Well, not much to say, on two sheets, slept!

See how I use Python to write simple web crawlers

Related Article

Contact Us

The content source of this page is from Internet, which doesn't represent Alibaba Cloud's opinion; products and services mentioned on that page don't have any relationship with Alibaba Cloud. If the content of the page makes you feel confusing, please write us an email, we will handle the problem within 5 days after receiving your email.

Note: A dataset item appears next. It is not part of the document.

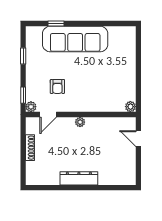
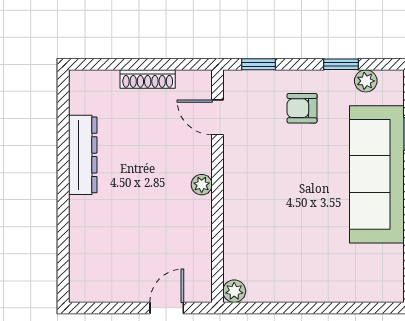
armchair: (57, 86) -> (302, 108), moved
plant: (31, 107) -> (366, 81), moved
dresser: (79, 178) -> (83, 155), moved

If you find any instances of plagiarism from the community, please send an email to: info-contact@alibabacloud.com and provide relevant evidence. A staff member will contact you within 5 working days.

A Free Trial That Lets You Build Big!

Start building with 50+ products and up to 12 months usage for Elastic Compute Service

  • Sales Support

    1 on 1 presale consultation

  • After-Sales Support

    24/7 Technical Support 6 Free Tickets per Quarter Faster Response

  • Alibaba Cloud offers highly flexible support services tailored to meet your exact needs.